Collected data
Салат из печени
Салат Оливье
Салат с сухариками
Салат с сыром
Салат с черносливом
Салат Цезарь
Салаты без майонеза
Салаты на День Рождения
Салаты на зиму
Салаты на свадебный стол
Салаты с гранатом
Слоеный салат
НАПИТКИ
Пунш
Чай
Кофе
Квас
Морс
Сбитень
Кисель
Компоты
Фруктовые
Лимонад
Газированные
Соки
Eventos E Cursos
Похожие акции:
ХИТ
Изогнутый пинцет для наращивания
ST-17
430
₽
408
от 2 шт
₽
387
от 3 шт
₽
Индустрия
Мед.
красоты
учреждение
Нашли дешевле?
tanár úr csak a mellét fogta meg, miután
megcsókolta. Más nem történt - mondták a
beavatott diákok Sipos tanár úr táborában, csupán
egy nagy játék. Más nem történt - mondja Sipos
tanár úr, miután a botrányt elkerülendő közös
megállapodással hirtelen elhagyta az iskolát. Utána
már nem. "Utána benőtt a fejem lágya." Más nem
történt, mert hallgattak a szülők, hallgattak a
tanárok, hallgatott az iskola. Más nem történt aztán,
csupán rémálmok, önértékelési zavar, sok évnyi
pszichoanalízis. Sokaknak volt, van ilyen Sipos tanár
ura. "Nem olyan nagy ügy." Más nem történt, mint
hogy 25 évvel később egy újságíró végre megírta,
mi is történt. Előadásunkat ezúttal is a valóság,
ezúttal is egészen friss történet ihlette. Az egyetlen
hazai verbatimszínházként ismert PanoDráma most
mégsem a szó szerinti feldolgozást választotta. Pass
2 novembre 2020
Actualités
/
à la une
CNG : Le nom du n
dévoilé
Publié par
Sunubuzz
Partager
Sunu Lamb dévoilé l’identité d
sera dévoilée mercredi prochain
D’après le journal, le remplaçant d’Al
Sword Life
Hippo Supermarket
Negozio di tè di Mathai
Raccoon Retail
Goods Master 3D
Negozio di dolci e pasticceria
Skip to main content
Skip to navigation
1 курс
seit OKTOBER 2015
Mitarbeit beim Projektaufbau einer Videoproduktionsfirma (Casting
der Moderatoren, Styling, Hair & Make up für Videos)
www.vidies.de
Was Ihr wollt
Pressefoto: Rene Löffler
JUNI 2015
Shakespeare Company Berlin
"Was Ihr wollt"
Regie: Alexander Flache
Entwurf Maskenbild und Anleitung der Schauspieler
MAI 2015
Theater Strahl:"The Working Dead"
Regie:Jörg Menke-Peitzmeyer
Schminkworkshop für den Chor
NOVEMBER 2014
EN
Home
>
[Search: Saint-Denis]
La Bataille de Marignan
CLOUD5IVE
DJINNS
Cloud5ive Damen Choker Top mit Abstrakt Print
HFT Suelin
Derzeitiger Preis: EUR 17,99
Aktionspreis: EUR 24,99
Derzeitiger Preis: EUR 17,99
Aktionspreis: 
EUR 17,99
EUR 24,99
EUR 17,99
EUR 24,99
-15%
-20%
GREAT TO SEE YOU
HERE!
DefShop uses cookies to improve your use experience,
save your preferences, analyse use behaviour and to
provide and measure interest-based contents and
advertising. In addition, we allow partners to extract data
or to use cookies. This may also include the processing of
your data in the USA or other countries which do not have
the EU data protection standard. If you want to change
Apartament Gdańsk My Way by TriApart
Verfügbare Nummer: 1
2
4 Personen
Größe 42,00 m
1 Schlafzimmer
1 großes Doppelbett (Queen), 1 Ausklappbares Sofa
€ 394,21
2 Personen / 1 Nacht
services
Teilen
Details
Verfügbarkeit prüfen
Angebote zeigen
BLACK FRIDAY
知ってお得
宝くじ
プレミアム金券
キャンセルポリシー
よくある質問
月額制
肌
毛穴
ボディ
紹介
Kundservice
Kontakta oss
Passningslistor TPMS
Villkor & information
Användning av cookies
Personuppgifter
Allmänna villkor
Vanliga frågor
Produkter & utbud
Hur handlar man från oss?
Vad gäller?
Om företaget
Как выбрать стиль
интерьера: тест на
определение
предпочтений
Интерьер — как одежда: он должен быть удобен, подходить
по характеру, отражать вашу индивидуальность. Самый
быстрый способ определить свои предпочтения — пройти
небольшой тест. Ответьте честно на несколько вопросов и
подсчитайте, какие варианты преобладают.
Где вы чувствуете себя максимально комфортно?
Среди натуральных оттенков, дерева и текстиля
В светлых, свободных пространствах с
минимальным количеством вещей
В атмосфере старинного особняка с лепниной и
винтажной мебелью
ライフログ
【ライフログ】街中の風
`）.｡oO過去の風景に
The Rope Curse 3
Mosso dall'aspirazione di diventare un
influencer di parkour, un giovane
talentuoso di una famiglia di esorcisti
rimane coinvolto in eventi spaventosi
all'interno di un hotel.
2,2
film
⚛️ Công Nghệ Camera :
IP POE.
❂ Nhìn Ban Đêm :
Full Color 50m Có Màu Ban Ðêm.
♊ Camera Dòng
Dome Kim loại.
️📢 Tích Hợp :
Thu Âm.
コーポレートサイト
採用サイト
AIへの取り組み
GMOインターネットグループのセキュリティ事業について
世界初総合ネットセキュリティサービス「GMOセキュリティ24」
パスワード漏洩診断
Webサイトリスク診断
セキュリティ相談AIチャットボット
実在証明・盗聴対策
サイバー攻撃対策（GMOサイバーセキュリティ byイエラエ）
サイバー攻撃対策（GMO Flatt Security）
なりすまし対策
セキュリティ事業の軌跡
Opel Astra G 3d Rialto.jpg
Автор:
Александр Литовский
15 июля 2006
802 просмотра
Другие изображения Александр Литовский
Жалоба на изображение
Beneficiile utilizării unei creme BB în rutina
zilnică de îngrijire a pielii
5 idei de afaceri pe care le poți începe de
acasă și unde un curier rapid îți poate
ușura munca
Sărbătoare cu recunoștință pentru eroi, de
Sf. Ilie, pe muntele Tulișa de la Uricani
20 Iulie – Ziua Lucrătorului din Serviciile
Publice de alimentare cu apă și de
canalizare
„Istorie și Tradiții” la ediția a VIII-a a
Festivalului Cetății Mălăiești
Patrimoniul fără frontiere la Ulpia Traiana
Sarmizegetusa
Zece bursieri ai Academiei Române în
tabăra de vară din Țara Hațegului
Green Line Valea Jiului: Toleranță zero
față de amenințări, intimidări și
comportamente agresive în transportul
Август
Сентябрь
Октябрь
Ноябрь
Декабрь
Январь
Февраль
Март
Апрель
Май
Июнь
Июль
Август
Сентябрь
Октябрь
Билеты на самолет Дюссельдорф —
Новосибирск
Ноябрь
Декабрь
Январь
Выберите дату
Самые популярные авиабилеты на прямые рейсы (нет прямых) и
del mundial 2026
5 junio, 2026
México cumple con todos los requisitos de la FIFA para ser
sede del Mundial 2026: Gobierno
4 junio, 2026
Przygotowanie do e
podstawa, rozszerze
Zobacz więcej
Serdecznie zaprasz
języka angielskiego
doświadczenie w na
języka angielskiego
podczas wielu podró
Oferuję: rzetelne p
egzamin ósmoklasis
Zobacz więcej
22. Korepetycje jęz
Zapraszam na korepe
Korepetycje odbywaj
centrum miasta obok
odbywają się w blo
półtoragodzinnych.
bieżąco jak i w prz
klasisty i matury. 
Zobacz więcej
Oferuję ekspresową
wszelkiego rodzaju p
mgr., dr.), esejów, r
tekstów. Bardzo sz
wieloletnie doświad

| Activity |
Set every line down again exactly. Begin with the first line of the entries and finish with the line containing "ezúttal is egészen".

| Exercise response |
Салат из печени
Салат Оливье
Салат с сухариками
Салат с сыром
Салат с черносливом
Салат Цезарь
Салаты без майонеза
Салаты на День Рождения
Салаты на зиму
Салаты на свадебный стол
Салаты с гранатом
Слоеный салат
НАПИТКИ
Пунш
Чай
Кофе
Квас
Морс
Сбитень
Кисель
Компоты
Фруктовые
Лимонад
Газированные
Соки
Eventos E Cursos
Похожие акции:
ХИТ
Изогнутый пинцет для наращивания
ST-17
430
₽
408
от 2 шт
₽
387
от 3 шт
₽
Индустрия
Мед.
красоты
учреждение
Нашли дешевле?
tanár úr csak a mellét fogta meg, miután
megcsókolta. Más nem történt - mondták a
beavatott diákok Sipos tanár úr táborában, csupán
egy nagy játék. Más nem történt - mondja Sipos
tanár úr, miután a botrányt elkerülendő közös
megállapodással hirtelen elhagyta az iskolát. Utána
már nem. "Utána benőtt a fejem lágya." Más nem
történt, mert hallgattak a szülők, hallgattak a
tanárok, hallgatott az iskola. Más nem történt aztán,
csupán rémálmok, önértékelési zavar, sok évnyi
pszichoanalízis. Sokaknak volt, van ilyen Sipos tanár
ura. "Nem olyan nagy ügy." Más nem történt, mint
hogy 25 évvel később egy újságíró végre megírta,
mi is történt. Előadásunkat ezúttal is a valóság,
ezúttal is egészen friss történet ihlette. Az egyetlen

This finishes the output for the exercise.